I have made a couple of bad mixes over the last couple of months experimenting and I have never thrown a batch away, Vaped them all.

The way I fix it is with Menthol and Musk. I just add 15 drops of each into a 30ml batch and wallaah it's vapable again.

Reactions: Like 1 | Thanks 1 | Can relate 1 | Informative 2


----------



## rogue zombie (22/5/15)

Unless you use too much Sour. 

Then it tastes like HTH

Reactions: Funny 1


----------



## Nooby (22/5/15)

So basically over power everything else? Cause surely menthol and musk will cancel out everything?


----------



## Q-Ball (22/5/15)

Nooby said:


> So basically over power everything else? Cause surely menthol and musk will cancel out everything?

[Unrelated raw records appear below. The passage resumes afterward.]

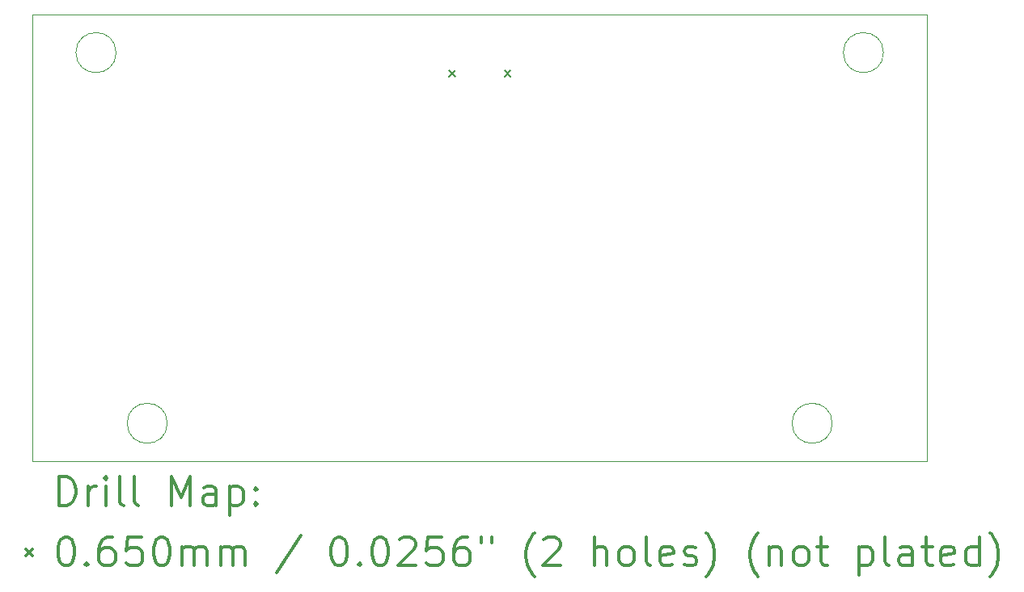
<source format=gbr>
%FSLAX45Y45*%
G04 Gerber Fmt 4.5, Leading zero omitted, Abs format (unit mm)*
G04 Created by KiCad (PCBNEW (5.1.12)-1) date 2024-09-15 14:26:26*
%MOMM*%
%LPD*%
G01*
G04 APERTURE LIST*
%TA.AperFunction,Profile*%
%ADD10C,0.050000*%
%TD*%
%ADD11C,0.200000*%
%ADD12C,0.300000*%
G04 APERTURE END LIST*
D10*
X19373500Y-12585600D02*
G75*
G03*
X19373500Y-12585600I-210000J0D01*
G01*
X12413500Y-12585600D02*
G75*
G03*
X12413500Y-12585600I-210000J0D01*
G01*
X11877000Y-8700000D02*
G75*
G03*
X11877000Y-8700000I-210000J0D01*
G01*
X19910000Y-8700000D02*
G75*
G03*
X19910000Y-8700000I-210000J0D01*
G01*
X20367000Y-12979400D02*
X20367000Y-8300000D01*
X11000000Y-8300000D02*
X20367000Y-8300000D01*
X11000000Y-12979400D02*
X11000000Y-8300000D01*
X20367000Y-12979400D02*
X11000000Y-12979400D01*
D11*
X15363300Y-8888900D02*
X15428300Y-8953900D01*
X15428300Y-8888900D02*
X15363300Y-8953900D01*
X15941300Y-8888900D02*
X16006300Y-8953900D01*
X16006300Y-8888900D02*
X15941300Y-8953900D01*
D12*
X11283928Y-13447614D02*
X11283928Y-13147614D01*
X11355357Y-13147614D01*
X11398214Y-13161900D01*
X11426786Y-13190471D01*
X11441071Y-13219043D01*
X11455357Y-13276186D01*
X11455357Y-13319043D01*
X11441071Y-13376186D01*
X11426786Y-13404757D01*
X11398214Y-13433329D01*
X11355357Y-13447614D01*
X11283928Y-13447614D01*
X11583928Y-13447614D02*
X11583928Y-13247614D01*
X11583928Y-13304757D02*
X11598214Y-13276186D01*
X11612500Y-13261900D01*
X11641071Y-13247614D01*
X11669643Y-13247614D01*
X11769643Y-13447614D02*
X11769643Y-13247614D01*
X11769643Y-13147614D02*
X11755357Y-13161900D01*
X11769643Y-13176186D01*
X11783928Y-13161900D01*
X11769643Y-13147614D01*
X11769643Y-13176186D01*
X11955357Y-13447614D02*
X11926786Y-13433329D01*
X11912500Y-13404757D01*
X11912500Y-13147614D01*
X12112500Y-13447614D02*
X12083928Y-13433329D01*
X12069643Y-13404757D01*
X12069643Y-13147614D01*
X12455357Y-13447614D02*
X12455357Y-13147614D01*
X12555357Y-13361900D01*
X12655357Y-13147614D01*
X12655357Y-13447614D01*
X12926786Y-13447614D02*
X12926786Y-13290471D01*
X12912500Y-13261900D01*
X12883928Y-13247614D01*
X12826786Y-13247614D01*
X12798214Y-13261900D01*
X12926786Y-13433329D02*
X12898214Y-13447614D01*
X12826786Y-13447614D01*
X12798214Y-13433329D01*
X12783928Y-13404757D01*
X12783928Y-13376186D01*
X12798214Y-13347614D01*
X12826786Y-13333329D01*
X12898214Y-13333329D01*
X12926786Y-13319043D01*
X13069643Y-13247614D02*
X13069643Y-13547614D01*
X13069643Y-13261900D02*
X13098214Y-13247614D01*
X13155357Y-13247614D01*
X13183928Y-13261900D01*
X13198214Y-13276186D01*
X13212500Y-13304757D01*
X13212500Y-13390471D01*
X13198214Y-13419043D01*
X13183928Y-13433329D01*
X13155357Y-13447614D01*
X13098214Y-13447614D01*
X13069643Y-13433329D01*
X13341071Y-13419043D02*
X13355357Y-13433329D01*
X13341071Y-13447614D01*
X13326786Y-13433329D01*
X13341071Y-13419043D01*
X13341071Y-13447614D01*
X13341071Y-13261900D02*
X13355357Y-13276186D01*
X13341071Y-13290471D01*
X13326786Y-13276186D01*
X13341071Y-13261900D01*
X13341071Y-13290471D01*
X10932500Y-13909400D02*
X10997500Y-13974400D01*
X10997500Y-13909400D02*
X10932500Y-13974400D01*
X11341071Y-13777614D02*
X11369643Y-13777614D01*
X11398214Y-13791900D01*
X11412500Y-13806186D01*
X11426786Y-13834757D01*
X11441071Y-13891900D01*
X11441071Y-13963329D01*
X11426786Y-14020471D01*
X11412500Y-14049043D01*
X11398214Y-14063329D01*
X11369643Y-14077614D01*
X11341071Y-14077614D01*
X11312500Y-14063329D01*
X11298214Y-14049043D01*
X11283928Y-14020471D01*
X11269643Y-13963329D01*
X11269643Y-13891900D01*
X11283928Y-13834757D01*
X11298214Y-13806186D01*
X11312500Y-13791900D01*
X11341071Y-13777614D01*
X11569643Y-14049043D02*
X11583928Y-14063329D01*
X11569643Y-14077614D01*
X11555357Y-14063329D01*
X11569643Y-14049043D01*
X11569643Y-14077614D01*
X11841071Y-13777614D02*
X11783928Y-13777614D01*
X11755357Y-13791900D01*
X11741071Y-13806186D01*
X11712500Y-13849043D01*
X11698214Y-13906186D01*
X11698214Y-14020471D01*
X11712500Y-14049043D01*
X11726786Y-14063329D01*
X11755357Y-14077614D01*
X11812500Y-14077614D01*
X11841071Y-14063329D01*
X11855357Y-14049043D01*
X11869643Y-14020471D01*
X11869643Y-13949043D01*
X11855357Y-13920471D01*
X11841071Y-13906186D01*
X11812500Y-13891900D01*
X11755357Y-13891900D01*
X11726786Y-13906186D01*
X11712500Y-13920471D01*
X11698214Y-13949043D01*
X12141071Y-13777614D02*
X11998214Y-13777614D01*
X11983928Y-13920471D01*
X11998214Y-13906186D01*
X12026786Y-13891900D01*
X12098214Y-13891900D01*
X12126786Y-13906186D01*
X12141071Y-13920471D01*
X12155357Y-13949043D01*
X12155357Y-14020471D01*
X12141071Y-14049043D01*
X12126786Y-14063329D01*
X12098214Y-14077614D01*
X12026786Y-14077614D01*
X11998214Y-14063329D01*
X11983928Y-14049043D01*
X12341071Y-13777614D02*
X12369643Y-13777614D01*
X12398214Y-13791900D01*
X12412500Y-13806186D01*
X12426786Y-13834757D01*
X12441071Y-13891900D01*
X12441071Y-13963329D01*
X12426786Y-14020471D01*
X12412500Y-14049043D01*
X12398214Y-14063329D01*
X12369643Y-14077614D01*
X12341071Y-14077614D01*
X12312500Y-14063329D01*
X12298214Y-14049043D01*
X12283928Y-14020471D01*
X12269643Y-13963329D01*
X12269643Y-13891900D01*
X12283928Y-13834757D01*
X12298214Y-13806186D01*
X12312500Y-13791900D01*
X12341071Y-13777614D01*
X12569643Y-14077614D02*
X12569643Y-13877614D01*
X12569643Y-13906186D02*
X12583928Y-13891900D01*
X12612500Y-13877614D01*
X12655357Y-13877614D01*
X12683928Y-13891900D01*
X12698214Y-13920471D01*
X12698214Y-14077614D01*
X12698214Y-13920471D02*
X12712500Y-13891900D01*
X12741071Y-13877614D01*
X12783928Y-13877614D01*
X12812500Y-13891900D01*
X12826786Y-13920471D01*
X12826786Y-14077614D01*
X12969643Y-14077614D02*
X12969643Y-13877614D01*
X12969643Y-13906186D02*
X12983928Y-13891900D01*
X13012500Y-13877614D01*
X13055357Y-13877614D01*
X13083928Y-13891900D01*
X13098214Y-13920471D01*
X13098214Y-14077614D01*
X13098214Y-13920471D02*
X13112500Y-13891900D01*
X13141071Y-13877614D01*
X13183928Y-13877614D01*
X13212500Y-13891900D01*
X13226786Y-13920471D01*
X13226786Y-14077614D01*
X13812500Y-13763329D02*
X13555357Y-14149043D01*
X14198214Y-13777614D02*
X14226786Y-13777614D01*
X14255357Y-13791900D01*
X14269643Y-13806186D01*
X14283928Y-13834757D01*
X14298214Y-13891900D01*
X14298214Y-13963329D01*
X14283928Y-14020471D01*
X14269643Y-14049043D01*
X14255357Y-14063329D01*
X14226786Y-14077614D01*
X14198214Y-14077614D01*
X14169643Y-14063329D01*
X14155357Y-14049043D01*
X14141071Y-14020471D01*
X14126786Y-13963329D01*
X14126786Y-13891900D01*
X14141071Y-13834757D01*
X14155357Y-13806186D01*
X14169643Y-13791900D01*
X14198214Y-13777614D01*
X14426786Y-14049043D02*
X14441071Y-14063329D01*
X14426786Y-14077614D01*
X14412500Y-14063329D01*
X14426786Y-14049043D01*
X14426786Y-14077614D01*
X14626786Y-13777614D02*
X14655357Y-13777614D01*
X14683928Y-13791900D01*
X14698214Y-13806186D01*
X14712500Y-13834757D01*
X14726786Y-13891900D01*
X14726786Y-13963329D01*
X14712500Y-14020471D01*
X14698214Y-14049043D01*
X14683928Y-14063329D01*
X14655357Y-14077614D01*
X14626786Y-14077614D01*
X14598214Y-14063329D01*
X14583928Y-14049043D01*
X14569643Y-14020471D01*
X14555357Y-13963329D01*
X14555357Y-13891900D01*
X14569643Y-13834757D01*
X14583928Y-13806186D01*
X14598214Y-13791900D01*
X14626786Y-13777614D01*
X14841071Y-13806186D02*
X14855357Y-13791900D01*
X14883928Y-13777614D01*
X14955357Y-13777614D01*
X14983928Y-13791900D01*
X14998214Y-13806186D01*
X15012500Y-13834757D01*
X15012500Y-13863329D01*
X14998214Y-13906186D01*
X14826786Y-14077614D01*
X15012500Y-14077614D01*
X15283928Y-13777614D02*
X15141071Y-13777614D01*
X15126786Y-13920471D01*
X15141071Y-13906186D01*
X15169643Y-13891900D01*
X15241071Y-13891900D01*
X15269643Y-13906186D01*
X15283928Y-13920471D01*
X15298214Y-13949043D01*
X15298214Y-14020471D01*
X15283928Y-14049043D01*
X15269643Y-14063329D01*
X15241071Y-14077614D01*
X15169643Y-14077614D01*
X15141071Y-14063329D01*
X15126786Y-14049043D01*
X15555357Y-13777614D02*
X15498214Y-13777614D01*
X15469643Y-13791900D01*
X15455357Y-13806186D01*
X15426786Y-13849043D01*
X15412500Y-13906186D01*
X15412500Y-14020471D01*
X15426786Y-14049043D01*
X15441071Y-14063329D01*
X15469643Y-14077614D01*
X15526786Y-14077614D01*
X15555357Y-14063329D01*
X15569643Y-14049043D01*
X15583928Y-14020471D01*
X15583928Y-13949043D01*
X15569643Y-13920471D01*
X15555357Y-13906186D01*
X15526786Y-13891900D01*
X15469643Y-13891900D01*
X15441071Y-13906186D01*
X15426786Y-13920471D01*
X15412500Y-13949043D01*
X15698214Y-13777614D02*
X15698214Y-13834757D01*
X15812500Y-13777614D02*
X15812500Y-13834757D01*
X16255357Y-14191900D02*
X16241071Y-14177614D01*
X16212500Y-14134757D01*
X16198214Y-14106186D01*
X16183928Y-14063329D01*
X16169643Y-13991900D01*
X16169643Y-13934757D01*
X16183928Y-13863329D01*
X16198214Y-13820471D01*
X16212500Y-13791900D01*
X16241071Y-13749043D01*
X16255357Y-13734757D01*
X16355357Y-13806186D02*
X16369643Y-13791900D01*
X16398214Y-13777614D01*
X16469643Y-13777614D01*
X16498214Y-13791900D01*
X16512500Y-13806186D01*
X16526786Y-13834757D01*
X16526786Y-13863329D01*
X16512500Y-13906186D01*
X16341071Y-14077614D01*
X16526786Y-14077614D01*
X16883928Y-14077614D02*
X16883928Y-13777614D01*
X17012500Y-14077614D02*
X17012500Y-13920471D01*
X16998214Y-13891900D01*
X16969643Y-13877614D01*
X16926786Y-13877614D01*
X16898214Y-13891900D01*
X16883928Y-13906186D01*
X17198214Y-14077614D02*
X17169643Y-14063329D01*
X17155357Y-14049043D01*
X17141071Y-14020471D01*
X17141071Y-13934757D01*
X17155357Y-13906186D01*
X17169643Y-13891900D01*
X17198214Y-13877614D01*
X17241071Y-13877614D01*
X17269643Y-13891900D01*
X17283928Y-13906186D01*
X17298214Y-13934757D01*
X17298214Y-14020471D01*
X17283928Y-14049043D01*
X17269643Y-14063329D01*
X17241071Y-14077614D01*
X17198214Y-14077614D01*
X17469643Y-14077614D02*
X17441071Y-14063329D01*
X17426786Y-14034757D01*
X17426786Y-13777614D01*
X17698214Y-14063329D02*
X17669643Y-14077614D01*
X17612500Y-14077614D01*
X17583928Y-14063329D01*
X17569643Y-14034757D01*
X17569643Y-13920471D01*
X17583928Y-13891900D01*
X17612500Y-13877614D01*
X17669643Y-13877614D01*
X17698214Y-13891900D01*
X17712500Y-13920471D01*
X17712500Y-13949043D01*
X17569643Y-13977614D01*
X17826786Y-14063329D02*
X17855357Y-14077614D01*
X17912500Y-14077614D01*
X17941071Y-14063329D01*
X17955357Y-14034757D01*
X17955357Y-14020471D01*
X17941071Y-13991900D01*
X17912500Y-13977614D01*
X17869643Y-13977614D01*
X17841071Y-13963329D01*
X17826786Y-13934757D01*
X17826786Y-13920471D01*
X17841071Y-13891900D01*
X17869643Y-13877614D01*
X17912500Y-13877614D01*
X17941071Y-13891900D01*
X18055357Y-14191900D02*
X18069643Y-14177614D01*
X18098214Y-14134757D01*
X18112500Y-14106186D01*
X18126786Y-14063329D01*
X18141071Y-13991900D01*
X18141071Y-13934757D01*
X18126786Y-13863329D01*
X18112500Y-13820471D01*
X18098214Y-13791900D01*
X18069643Y-13749043D01*
X18055357Y-13734757D01*
X18598214Y-14191900D02*
X18583928Y-14177614D01*
X18555357Y-14134757D01*
X18541071Y-14106186D01*
X18526786Y-14063329D01*
X18512500Y-13991900D01*
X18512500Y-13934757D01*
X18526786Y-13863329D01*
X18541071Y-13820471D01*
X18555357Y-13791900D01*
X18583928Y-13749043D01*
X18598214Y-13734757D01*
X18712500Y-13877614D02*
X18712500Y-14077614D01*
X18712500Y-13906186D02*
X18726786Y-13891900D01*
X18755357Y-13877614D01*
X18798214Y-13877614D01*
X18826786Y-13891900D01*
X18841071Y-13920471D01*
X18841071Y-14077614D01*
X19026786Y-14077614D02*
X18998214Y-14063329D01*
X18983928Y-14049043D01*
X18969643Y-14020471D01*
X18969643Y-13934757D01*
X18983928Y-13906186D01*
X18998214Y-13891900D01*
X19026786Y-13877614D01*
X19069643Y-13877614D01*
X19098214Y-13891900D01*
X19112500Y-13906186D01*
X19126786Y-13934757D01*
X19126786Y-14020471D01*
X19112500Y-14049043D01*
X19098214Y-14063329D01*
X19069643Y-14077614D01*
X19026786Y-14077614D01*
X19212500Y-13877614D02*
X19326786Y-13877614D01*
X19255357Y-13777614D02*
X19255357Y-14034757D01*
X19269643Y-14063329D01*
X19298214Y-14077614D01*
X19326786Y-14077614D01*
X19655357Y-13877614D02*
X19655357Y-14177614D01*
X19655357Y-13891900D02*
X19683928Y-13877614D01*
X19741071Y-13877614D01*
X19769643Y-13891900D01*
X19783928Y-13906186D01*
X19798214Y-13934757D01*
X19798214Y-14020471D01*
X19783928Y-14049043D01*
X19769643Y-14063329D01*
X19741071Y-14077614D01*
X19683928Y-14077614D01*
X19655357Y-14063329D01*
X19969643Y-14077614D02*
X19941071Y-14063329D01*
X19926786Y-14034757D01*
X19926786Y-13777614D01*
X20212500Y-14077614D02*
X20212500Y-13920471D01*
X20198214Y-13891900D01*
X20169643Y-13877614D01*
X20112500Y-13877614D01*
X20083928Y-13891900D01*
X20212500Y-14063329D02*
X20183928Y-14077614D01*
X20112500Y-14077614D01*
X20083928Y-14063329D01*
X20069643Y-14034757D01*
X20069643Y-14006186D01*
X20083928Y-13977614D01*
X20112500Y-13963329D01*
X20183928Y-13963329D01*
X20212500Y-13949043D01*
X20312500Y-13877614D02*
X20426786Y-13877614D01*
X20355357Y-13777614D02*
X20355357Y-14034757D01*
X20369643Y-14063329D01*
X20398214Y-14077614D01*
X20426786Y-14077614D01*
X20641071Y-14063329D02*
X20612500Y-14077614D01*
X20555357Y-14077614D01*
X20526786Y-14063329D01*
X20512500Y-14034757D01*
X20512500Y-13920471D01*
X20526786Y-13891900D01*
X20555357Y-13877614D01*
X20612500Y-13877614D01*
X20641071Y-13891900D01*
X20655357Y-13920471D01*
X20655357Y-13949043D01*
X20512500Y-13977614D01*
X20912500Y-14077614D02*
X20912500Y-13777614D01*
X20912500Y-14063329D02*
X20883928Y-14077614D01*
X20826786Y-14077614D01*
X20798214Y-14063329D01*
X20783928Y-14049043D01*
X20769643Y-14020471D01*
X20769643Y-13934757D01*
X20783928Y-13906186D01*
X20798214Y-13891900D01*
X20826786Y-13877614D01*
X20883928Y-13877614D01*
X20912500Y-13891900D01*
X21026786Y-14191900D02*
X21041071Y-14177614D01*
X21069643Y-14134757D01*
X21083928Y-14106186D01*
X21098214Y-14063329D01*
X21112500Y-13991900D01*
X21112500Y-13934757D01*
X21098214Y-13863329D01*
X21083928Y-13820471D01*
X21069643Y-13791900D01*
X21041071Y-13749043D01*
X21026786Y-13734757D01*
M02*

</source>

Ecactly  and I like Musk and menthol so it works perfectly, nothing goes to waste

Sent from my SM-N900 using Tapatalk


----------



## Viper_SA (23/5/15)

And it tastes like Musk Mint Aquafresh, lol. I made up a batch of it just for morning vapes in the car


----------



## Silver (24/5/15)

Q-Ball said:


> I have made a couple of bad mixes over the last couple of months experimenting and I have never thrown a batch away, Vaped them all.
> 
> The way I fix it is with Menthol and Musk. I just add 15 drops of each into a 30ml batch and wallaah it's vapable again.



Awesome @Q-Ball
Nuke it with menthol!!!!


----------